Количество страхов росло в геометрической прогрессии. Я читала газеты, смотрела телевизор и понимала: без чрезвычайных мер моей дочери не выжить, её непременно что-нибудь погубит. Прививки, которые, оказывается, калечат детей, сальмонеллёз в каждом курином яйце, московский воздух, пропитанный смертельной для ребёнка дозой выхлопов, угрожающее множество маньяков-педофилов, победное шествие СПИДа по планете... И к этому всё ухудшающаяся ситуация в наших магазинах: ни еды нормальной, ни одёжки для детей, даже игрушки стали пропадать из продажи. Я должна была изменить эту ситуацию! Я — мать, и любой ценой обязана защитить своё дитя и обеспечить его всем необходимым. Вот я и билась, как птичка в клетке, в этой неразрешимой ситуации, живущей внутри меня.
В то же время в моей голове всё ещё существовал и был не побеждён вполне тренированный ум и почти нетронутая болезнью логика. Они в полном противоречии со всем остальным раздраем, творящимся в организме, старались, лапочки мои, перекричать этот ор болезни, и иногда я слышала их взывания: «Ты просто больна!
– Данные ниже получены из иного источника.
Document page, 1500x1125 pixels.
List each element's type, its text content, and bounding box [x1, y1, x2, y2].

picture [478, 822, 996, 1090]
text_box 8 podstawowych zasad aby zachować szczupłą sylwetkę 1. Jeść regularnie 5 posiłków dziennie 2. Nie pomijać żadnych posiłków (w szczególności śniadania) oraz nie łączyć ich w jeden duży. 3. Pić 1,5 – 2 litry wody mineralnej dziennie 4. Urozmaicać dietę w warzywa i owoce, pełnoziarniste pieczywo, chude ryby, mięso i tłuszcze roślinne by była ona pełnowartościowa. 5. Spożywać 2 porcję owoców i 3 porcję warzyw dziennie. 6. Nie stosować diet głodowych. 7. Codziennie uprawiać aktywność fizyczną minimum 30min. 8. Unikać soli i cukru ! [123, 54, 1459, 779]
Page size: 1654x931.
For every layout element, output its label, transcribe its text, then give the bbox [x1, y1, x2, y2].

Это всё не так, неправда, это болезнь тебя в зубах таскает! Спаси себя! Спаси, между прочим, нас. Пока мы ещё можем тебе что-то подсказать, но, если так пойдёт, нам заткнут рот окончательно!»
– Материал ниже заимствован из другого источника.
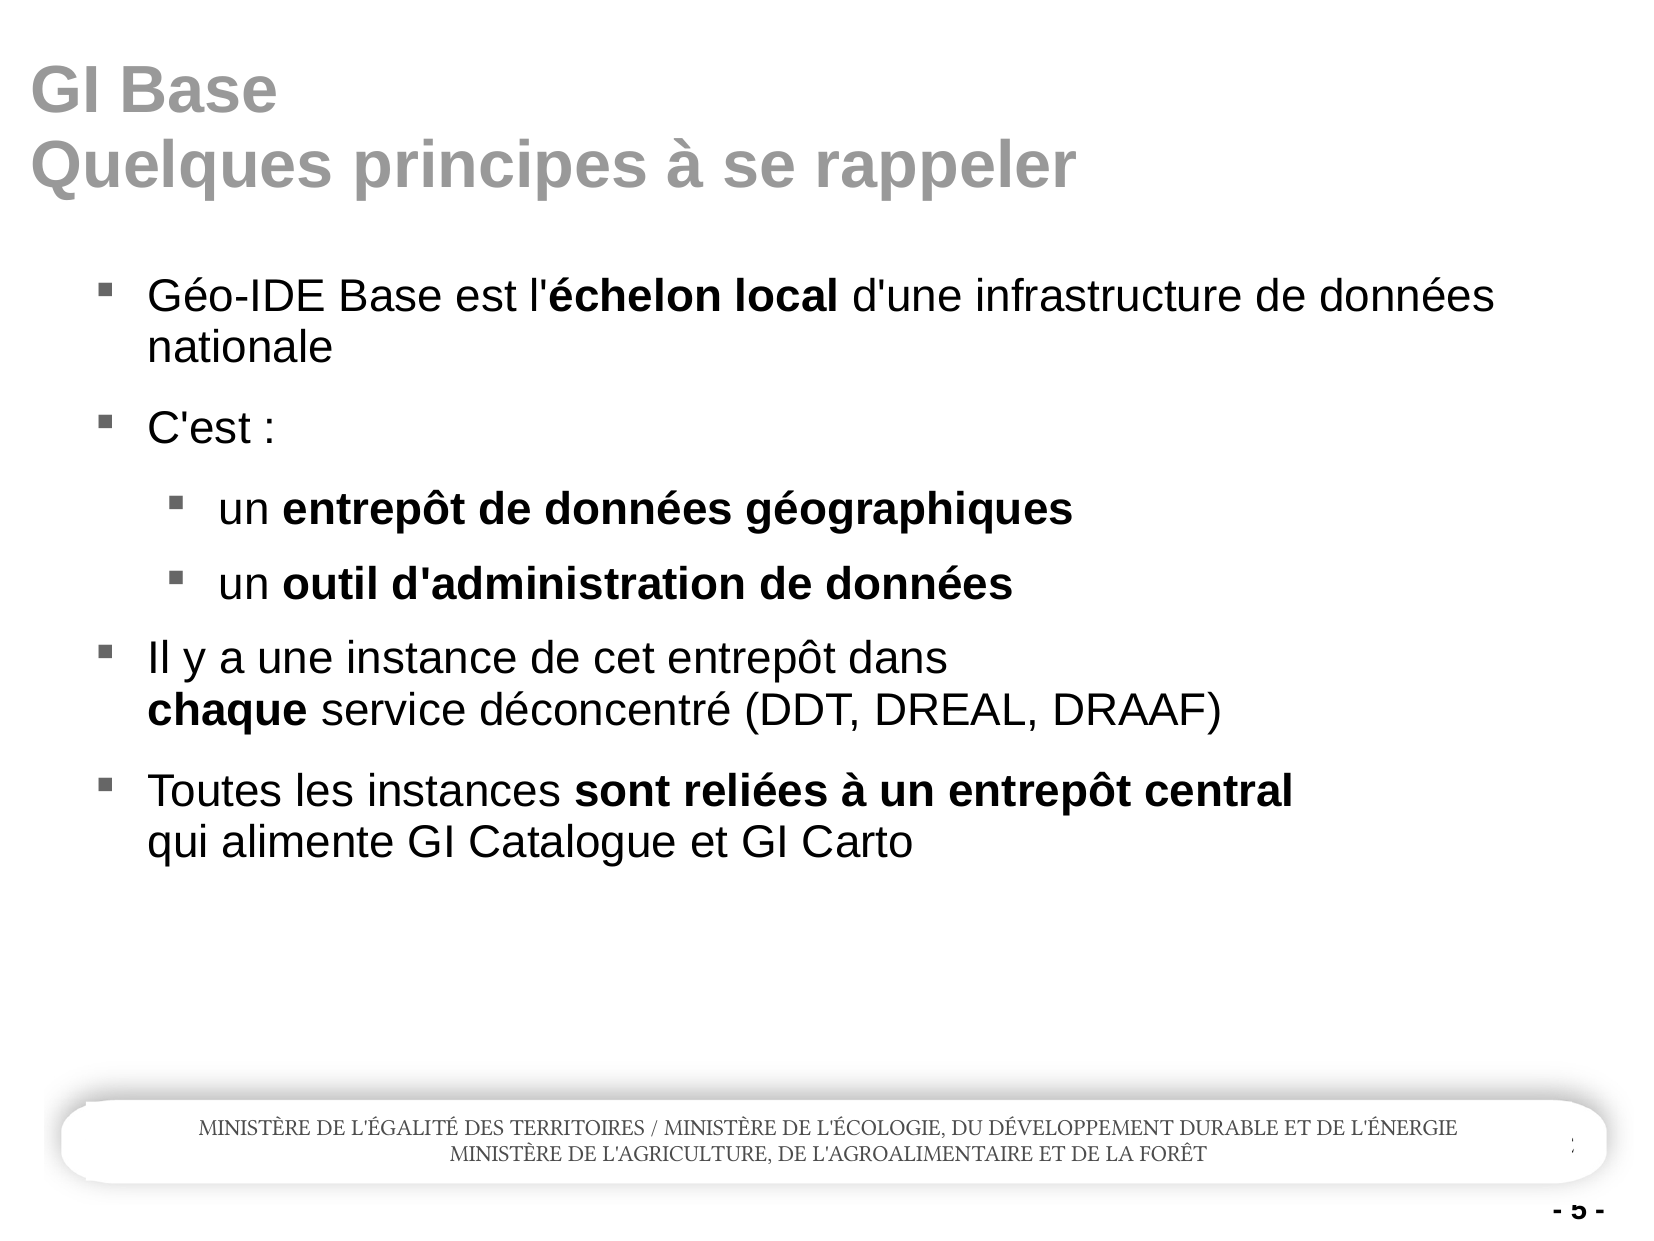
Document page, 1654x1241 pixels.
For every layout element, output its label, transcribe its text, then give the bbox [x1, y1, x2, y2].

list Géo-IDE Base est l'échelon local d'une infrastructure de données nationale C'est : un entrepôt de données géographiques un outil d'administration de données Il y a une instance de cet entrepôt dans chaque service déconcentré (DDT, DREAL, DRAAF) Toutes les instances sont reliées à un entrepôt central qui alimente GI Catalogue et GI Carto [77, 269, 1571, 990]
title GI Base Quelques principes à se rappeler [30, 28, 1612, 226]
picture [44, 1060, 1634, 1205]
Я прислушивалась к этим слабеющим голосам. Но медико-врачебные резервы были исчерпаны. У меня же в семье были медики: братец и его Мурочка! Но, видимо, с маминой подачи они относились к моим страданиям так же, как она, и помощи не предлагали. Сказать честно, Сашка ни разу за весь этот тяжёлый период даже не позвонил мне, чтобы элементарно спросить: «Как ты себя чувствуешь, сестра?». Такой вот братик у меня был... Впрочем, я знаю доподлинно (а этого никто и не оспаривал никогда), что всю погоду во взаимоотношениях в нашей семейке делала мама. И если уж она постановила, что я «дурю», а не болею, значит, это принималось всеми безоговорочно, как, к примеру, закон сохранения энергии.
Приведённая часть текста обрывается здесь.